I’ve interviewed Coldplay twice, both times in very different situations. The first was in 2005 with all four members at a Tokyo hotel, and then in 2016 I had a phone conversation with their guitarist, Johnny Buckland.
I wonder if you’ve ever met someone with the same name as you, or bar one letter? I have, but only this one time, and it was a funny experience. I’d had a few years to get used to seeing Coldplay’s bass player Guy Berryman’s name whenever I read about the band, but he had no idea about me. When we met for the first time and I introduced myself, he was totally gobsmacked. The band loved it and Chris Martin insisted on getting both of us to re-introduce ourselves over and over again. It was a good laugh and a great icebreaker.
Once things calmed down, we got talking about the band and their music. They had just completed the X&Y album and I was curious about the studio recording process—at what point do you stop and say the record is done? To quote George Lucas, “A movie is never finished, only abandoned”.
Coldplay agreed, and said if you keep on tinkering in the studio you’ll never release the music. They acknowledged an album is a snapshot of a band’s life, so the recording process must not drag on; and a band is only as good as their last album, so you must keep moving forward. All four members remarked that suddenly there’s a moment in the studio when they are desperate to go out and play the songs live, and this is the moment when the recording is done.
Do they think about the audience while recording? Martin compared creating an album to building a house. With all the members inside looking out, it feels and looks good, but they have no idea how other people see it.
Well, millions around the world have liked what they have seen (or listened to) because Coldplay, now one of the most successful bands on the planet, have mastered the business of music. In doing so, they’ve followed in the footsteps of The Rolling Stones and U2, who became brands in their own right. But were they always ambitious and in possession of a master plan?
Buckland and Martin, when they first met in 1996 at University College London, thought just getting a record deal was the “promised land”—they had no idea one day they would play a stadium in Japan. Fast forward to 2017, and their upcoming stop at Tokyo Dome will have followed massive gigs around the world. In 2016, these included career highlights for the band, such as headlining Glastonbury Festival and performing at the halftime show of the American Super Bowl.
When I first interviewed Coldplay, we talked about the melancholy feeling in their songs, which always build to a euphoric high. Interestingly, they talked about the difficulties of being in a band and the power of group dynamics. If they are too polite to each other, the music ends up sounding soulless—just like a bunch of session musicians going about their business. But when they go through incredible downs, uncomfortable silences, argue over tense dinners and then jam, the sound becomes harder, more real emotionally and ends on a high. They said that no matter what happens between the four of them, they always “kiss and make up” and find an “up to end on”.

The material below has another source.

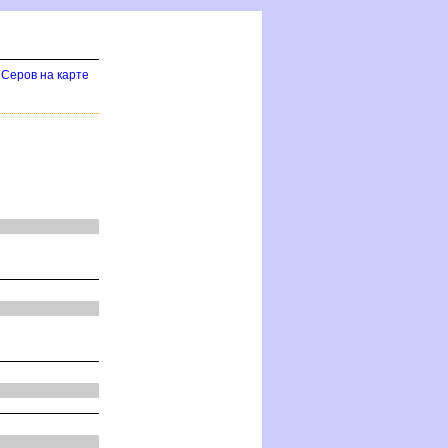
Серов на карте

Today, Coldplay spend much less time together, as family commitments and living in different countries affect the way they interact and create. With no line-up change in their 21-year run, Buckland said the secret to that success is appreciating each other. All four bring something to the group the others can’t so, together, they are better than they would be individually. He said, laughing, that he respects the others and hopes they respect him. But I noticed a little seriousness, or even a hint of uncertainty, in that comment. And maybe therein lies the key to Coldplay’s success—a need to be liked and respected. And a need to stay together.
Experience, maturity and challenges bring changes to your perception of life, and Buckland said now more than ever what he enjoys most about his role in Coldplay is performing live, where he can lose himself and just play. And when asked about the power of music in difficult times, he said, “A good song can always make you feel a bit better—even if it’s only for five minutes”.